직함: Holistic cloud security from code to cloud
Just over two years ago I moved to a new area, cloud security, when I going the startup company Lacework with the aim of building out a code security offering to complement the cloud workload (runtime) security offering they were based on. In this talk I will tell you about some the fascinating program analysis problems and solutions that I bumped into, both for static (code) analysis and for runtime analysis. I’ll describe the the challenges that arise when attempting to scale static analysis to many customers, the unusual uses of dynamic analysis I’ve observed, and how having an a holistic approach that mixes different analysis signals can lead to greater accuracy. The talk won’t be too technical: it’s more experience report than technical novelty, and will mainly contain a mixture of observations and demos.
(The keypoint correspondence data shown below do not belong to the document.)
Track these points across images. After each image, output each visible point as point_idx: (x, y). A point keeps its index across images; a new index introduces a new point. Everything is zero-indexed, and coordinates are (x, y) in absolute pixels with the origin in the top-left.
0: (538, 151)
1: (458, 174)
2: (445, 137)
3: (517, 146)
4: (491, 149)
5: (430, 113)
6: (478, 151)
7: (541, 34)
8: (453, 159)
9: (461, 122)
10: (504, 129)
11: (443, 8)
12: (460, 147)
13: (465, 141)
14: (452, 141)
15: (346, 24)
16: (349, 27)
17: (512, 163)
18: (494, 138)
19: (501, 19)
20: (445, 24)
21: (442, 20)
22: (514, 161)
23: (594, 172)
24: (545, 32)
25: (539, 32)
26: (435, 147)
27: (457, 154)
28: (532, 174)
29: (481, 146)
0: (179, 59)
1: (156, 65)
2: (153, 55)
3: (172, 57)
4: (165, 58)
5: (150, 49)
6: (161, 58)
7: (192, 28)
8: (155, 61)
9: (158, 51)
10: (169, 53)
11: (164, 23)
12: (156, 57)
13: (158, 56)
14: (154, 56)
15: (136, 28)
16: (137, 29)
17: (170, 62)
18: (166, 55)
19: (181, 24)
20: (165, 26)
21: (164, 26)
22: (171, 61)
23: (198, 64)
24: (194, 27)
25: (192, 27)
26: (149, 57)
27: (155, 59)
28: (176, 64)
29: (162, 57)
He is a Professor of Computer Science at University College London and an Engineer at Lacework. He likes to think that fundamental theory, tool development and application can and even should play off one another via mutual feedback in computer science.
He is best known for separation logic, a theory he developed with John C. Reynolds that unearthed new domains for scaling logical reasoning about code. He was awarded twice a Most Influential POPL Paper Award. With Stephen Brookes, Carnegie Mellon University, he was co-recipient of the 2016 Gödel Prize, for the invention of Concurrent Separation Logic.